We know that conscious integration of the shadow is essential for individuation— never-ending process. We know that the extent of shadow integration is quite small and that the population of those humans engaged in individuation is smaller yet. In Commodification of Desire, I propose that it is largely the human shadow elements that will be most rapidly and readily "computerized" by artificial intelligence. Psychopathic greed is already computerized via computer algorithms that played such a part on the financial collapse of 2008, and this process has accelerated since and points to a new collapse not far off. With the advent of immersion in virtual worlds coupled with “somesthetic” computerization, it is now possible to satisfy "lust" in high degree. The addictive potential of this bodes poorly for enhancing real-world relational dimensions of love. The more "positive" human qualities will not readily nor rapidly fall victim to this accelerating process of computer replacement of humans. It is this potential of human characteristics to be computerized that, in a relative sense, can be described as becoming "not-human." In addition, the more humans are tethered to their computer devices, the more insensitive to and unaware of they will become to this process of replacement.

We know that humans are capable of great atrocities and when this happens we call such humans brutes, animals, sub-human creatures, monsters, and all manner of evil incarnate. It is all of these qualities which together are going to be readily and most easily computerized and in this sense this becomes as example of the human replacement process.
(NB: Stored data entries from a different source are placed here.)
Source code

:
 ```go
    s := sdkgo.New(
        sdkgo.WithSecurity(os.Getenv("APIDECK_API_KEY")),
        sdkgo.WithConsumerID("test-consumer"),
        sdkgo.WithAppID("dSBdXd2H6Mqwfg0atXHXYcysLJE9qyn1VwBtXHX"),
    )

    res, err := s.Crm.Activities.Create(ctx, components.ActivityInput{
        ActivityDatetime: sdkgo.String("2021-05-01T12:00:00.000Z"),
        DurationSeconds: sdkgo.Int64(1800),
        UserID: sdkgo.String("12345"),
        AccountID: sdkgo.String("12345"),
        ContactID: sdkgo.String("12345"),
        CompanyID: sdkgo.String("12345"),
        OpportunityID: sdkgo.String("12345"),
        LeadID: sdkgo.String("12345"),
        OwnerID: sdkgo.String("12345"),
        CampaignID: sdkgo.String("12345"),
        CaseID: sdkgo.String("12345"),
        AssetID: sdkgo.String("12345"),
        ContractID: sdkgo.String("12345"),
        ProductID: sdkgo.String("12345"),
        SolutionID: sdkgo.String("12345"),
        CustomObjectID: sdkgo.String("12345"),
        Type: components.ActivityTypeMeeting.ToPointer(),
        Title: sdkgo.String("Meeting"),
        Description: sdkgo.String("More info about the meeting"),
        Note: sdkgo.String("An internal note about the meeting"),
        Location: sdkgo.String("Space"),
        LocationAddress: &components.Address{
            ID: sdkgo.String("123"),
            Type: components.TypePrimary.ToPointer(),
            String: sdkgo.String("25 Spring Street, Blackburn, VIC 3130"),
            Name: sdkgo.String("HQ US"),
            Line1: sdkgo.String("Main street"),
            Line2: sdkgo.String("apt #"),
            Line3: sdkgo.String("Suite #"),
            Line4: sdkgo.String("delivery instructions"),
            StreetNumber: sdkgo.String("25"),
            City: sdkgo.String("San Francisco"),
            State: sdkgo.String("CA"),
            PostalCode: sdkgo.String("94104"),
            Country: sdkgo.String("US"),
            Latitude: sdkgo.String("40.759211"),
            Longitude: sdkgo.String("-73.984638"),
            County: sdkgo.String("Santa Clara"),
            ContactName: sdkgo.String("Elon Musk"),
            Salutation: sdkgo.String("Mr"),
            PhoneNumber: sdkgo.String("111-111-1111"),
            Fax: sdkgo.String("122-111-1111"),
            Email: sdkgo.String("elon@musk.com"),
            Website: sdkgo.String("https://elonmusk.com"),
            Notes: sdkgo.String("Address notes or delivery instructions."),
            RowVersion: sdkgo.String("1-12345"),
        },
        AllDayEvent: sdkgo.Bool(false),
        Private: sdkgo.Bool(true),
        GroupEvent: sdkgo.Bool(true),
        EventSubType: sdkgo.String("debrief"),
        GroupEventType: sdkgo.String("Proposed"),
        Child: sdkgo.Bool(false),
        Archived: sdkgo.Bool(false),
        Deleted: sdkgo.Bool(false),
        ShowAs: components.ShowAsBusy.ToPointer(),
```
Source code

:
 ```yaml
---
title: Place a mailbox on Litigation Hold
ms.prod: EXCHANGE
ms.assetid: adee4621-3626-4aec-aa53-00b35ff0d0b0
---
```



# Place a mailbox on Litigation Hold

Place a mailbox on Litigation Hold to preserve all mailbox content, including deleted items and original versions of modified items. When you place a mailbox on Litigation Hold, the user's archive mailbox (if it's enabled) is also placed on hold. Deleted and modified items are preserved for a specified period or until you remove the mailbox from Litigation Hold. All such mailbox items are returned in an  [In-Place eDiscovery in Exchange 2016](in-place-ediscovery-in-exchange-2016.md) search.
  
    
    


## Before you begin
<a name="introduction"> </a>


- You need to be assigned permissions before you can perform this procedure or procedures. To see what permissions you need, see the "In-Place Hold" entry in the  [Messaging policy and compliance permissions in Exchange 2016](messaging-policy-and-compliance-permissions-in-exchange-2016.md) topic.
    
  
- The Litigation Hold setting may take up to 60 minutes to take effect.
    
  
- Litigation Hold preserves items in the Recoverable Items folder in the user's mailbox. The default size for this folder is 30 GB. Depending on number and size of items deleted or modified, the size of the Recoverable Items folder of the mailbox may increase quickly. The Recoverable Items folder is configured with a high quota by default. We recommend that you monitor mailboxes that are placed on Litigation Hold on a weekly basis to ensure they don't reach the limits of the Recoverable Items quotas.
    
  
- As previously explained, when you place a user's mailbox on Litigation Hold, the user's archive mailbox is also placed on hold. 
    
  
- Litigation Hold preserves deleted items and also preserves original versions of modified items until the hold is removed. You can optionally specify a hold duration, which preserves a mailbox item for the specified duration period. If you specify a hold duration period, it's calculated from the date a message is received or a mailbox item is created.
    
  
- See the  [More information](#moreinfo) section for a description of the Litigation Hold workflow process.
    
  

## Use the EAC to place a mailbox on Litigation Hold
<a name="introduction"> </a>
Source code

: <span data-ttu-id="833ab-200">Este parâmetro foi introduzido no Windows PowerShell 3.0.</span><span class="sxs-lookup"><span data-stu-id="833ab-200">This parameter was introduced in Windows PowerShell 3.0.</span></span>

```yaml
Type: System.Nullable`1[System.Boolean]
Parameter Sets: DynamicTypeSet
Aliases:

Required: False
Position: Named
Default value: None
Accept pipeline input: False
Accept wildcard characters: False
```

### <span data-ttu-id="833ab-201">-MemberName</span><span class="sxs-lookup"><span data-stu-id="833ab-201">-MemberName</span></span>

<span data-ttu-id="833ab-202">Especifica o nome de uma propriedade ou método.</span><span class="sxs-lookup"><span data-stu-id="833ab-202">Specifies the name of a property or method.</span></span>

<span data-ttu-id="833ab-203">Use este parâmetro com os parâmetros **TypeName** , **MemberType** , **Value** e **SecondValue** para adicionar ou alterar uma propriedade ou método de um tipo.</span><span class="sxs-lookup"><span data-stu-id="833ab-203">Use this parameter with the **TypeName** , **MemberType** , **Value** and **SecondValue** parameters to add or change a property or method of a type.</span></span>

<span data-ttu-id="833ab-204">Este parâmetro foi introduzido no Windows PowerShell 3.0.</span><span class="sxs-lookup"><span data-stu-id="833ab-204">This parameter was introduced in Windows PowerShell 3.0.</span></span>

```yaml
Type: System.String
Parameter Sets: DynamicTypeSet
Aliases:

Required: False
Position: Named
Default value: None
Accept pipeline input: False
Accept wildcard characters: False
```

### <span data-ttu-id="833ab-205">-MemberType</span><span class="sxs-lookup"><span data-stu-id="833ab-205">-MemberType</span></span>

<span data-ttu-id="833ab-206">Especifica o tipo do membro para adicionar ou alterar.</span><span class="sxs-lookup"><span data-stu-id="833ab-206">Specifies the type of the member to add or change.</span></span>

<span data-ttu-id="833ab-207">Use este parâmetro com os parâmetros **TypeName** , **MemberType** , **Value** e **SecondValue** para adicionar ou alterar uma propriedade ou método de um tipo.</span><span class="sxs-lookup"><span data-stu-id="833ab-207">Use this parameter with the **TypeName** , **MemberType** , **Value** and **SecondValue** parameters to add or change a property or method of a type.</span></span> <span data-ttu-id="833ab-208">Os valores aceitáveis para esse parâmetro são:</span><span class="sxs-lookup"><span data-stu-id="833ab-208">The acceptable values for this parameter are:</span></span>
So what has this to do with Mr. Trump?

Robert Paxton, the pre-eminent historian of fascism, has warned against using this analogy in relation to Mr. Trump because historical analogies distort the understanding of the present. Comparing Mt. Trump to Hitler or Mussolini is an example of "read made" analysis I described earlier. If, in Mr. Trump's campaign, you sense an absence of higher level values and a strong presence of identifiable shadow elements, as I do, then what we are witnessing is a powerful replacement process. It is perhaps more important than we realize what the synchrony of Mr. Trump's ascendency and the defeat of the best human by the Alpha-Go computer is pointing to. It is perhaps more important than we realize that a salesman may become president, an iconic personification of the overwhelming success of what Bernays unleashed: that the purpose of humans is to consume according to the dictates and to the benefit of those controlling the wires. This process can only be enhanced by the extremity of artificial intelligence particularly as the resources of the puppet masters will be in position to make early and full use of it. Whether we know it or not, we are tethered herd-like to this process. It is the commodification of desire made visible.

How this will develop is anyone's guess, but develop it will, and to great extent before we will see the Coming Guest.